Von Willebrand disease (VWD) is the most common type of bleeding disorder. People with VWD have a problem with a protein in their blood called Von Willebrand factor (VWF) that helps control bleeding. When a blood vessel is injured and bleeding occurs, VWF helps cells in the blood, called platelets, mesh together and form a clot to stop the bleeding. People with VWD do not have enough VWF, or it does not work the way it should. It takes longer for blood to clot and for bleeding to stop.
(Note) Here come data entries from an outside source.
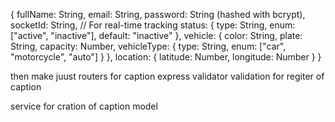 {
  fullName: String,
  email: String,
  password: String (hashed with bcrypt),
  socketId: String, // For real-time tracking
  status: {
    type: String,
    enum: ["active", "inactive"],
    default: "inactive"
  },
  vehicle: {
    color: String,
    plate: String,
    capacity: Number,
    vehicleType: {
      type: String,
      enum: ["car", "motorcycle", "auto"]
    }
  },
  location: {
    latitude: Number,
    longitude: Number
  }
}

then make juust routers  for caption
express validator validation for regiter of caption 


service for cration of caption model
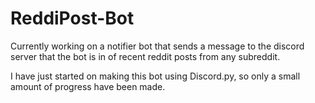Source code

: # ReddiPost-Bot
Currently working on a notifier bot that sends a message to the discord server that the bot is in of recent reddit posts from any subreddit.

I have just started on making this bot using Discord.py, so only a small amount of progress have been made.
VWD is generally less severe than other bleeding disorders. Many people with VWD may not know that they have the disorder because their bleeding symptoms are very mild. For most people with VWD, the disorder causes little or no disruption to their lives except when there is a serious injury or need for surgery. However, with all forms of VWD, there can be bleeding problems.
It is estimated that up to 1% of the world’s population suffers from VWD, but because many people have only very mild symptoms, only a small number of them know they have it.
Research has shown that as many as 9 out of 10 people with VWD have not been diagnosed.
Types of VWD
There are three main types of VWD. Within each type, the disorder can be mild, moderate, or severe. Bleeding symptoms can be quite variable within each type depending in part on the VWF activity. It is important to know which type of VWD a person has, because treatment is different for each type.
Type 1 VWD is the most common form. People with Type 1 VWD have lower than normal levels of VWF. Symptoms are usually very mild. Still, it is possible for someone with Type 1 VWD to have serious bleeding.
Type 2 VWD involves a defect in the VWF structure. The VWF protein does not work properly, causing lower than normal VWF activity. There are different Type 2 VWD defects. Symptoms are usually moderate.
Type 3 VWD is usually the most serious form. People with Type 3 VWD have very little or no VWF. Symptoms are more severe. People with Type 3 VWD can have bleeding into muscles and joints, sometimes without injury.
How do you get VWD?
VWD is usually inherited. It is passed down through the genes from either parent to a child of either sex. Sometimes, there is evidence of a family history of bleeding problems, but the symptoms of VWD can vary a lot within a family. Sometimes VWD occurs due to a spontaneous change in the VWD gene before the baby is born.
Inheritance of Von Willebrand disease
VWD Types 1 and 2 are usually inherited in what is known as a “dominant” pattern. This means that a parent who has VWD has a one in two (50%) chance of passing a VWD gene on to each of his or her children.
Type 3 VWD, however, is usually inherited in a “recessive” pattern. This type occurs when the child inherits the gene from both parents. Even if both parents have mild symptoms or no symptoms at all, their children may be severely affected.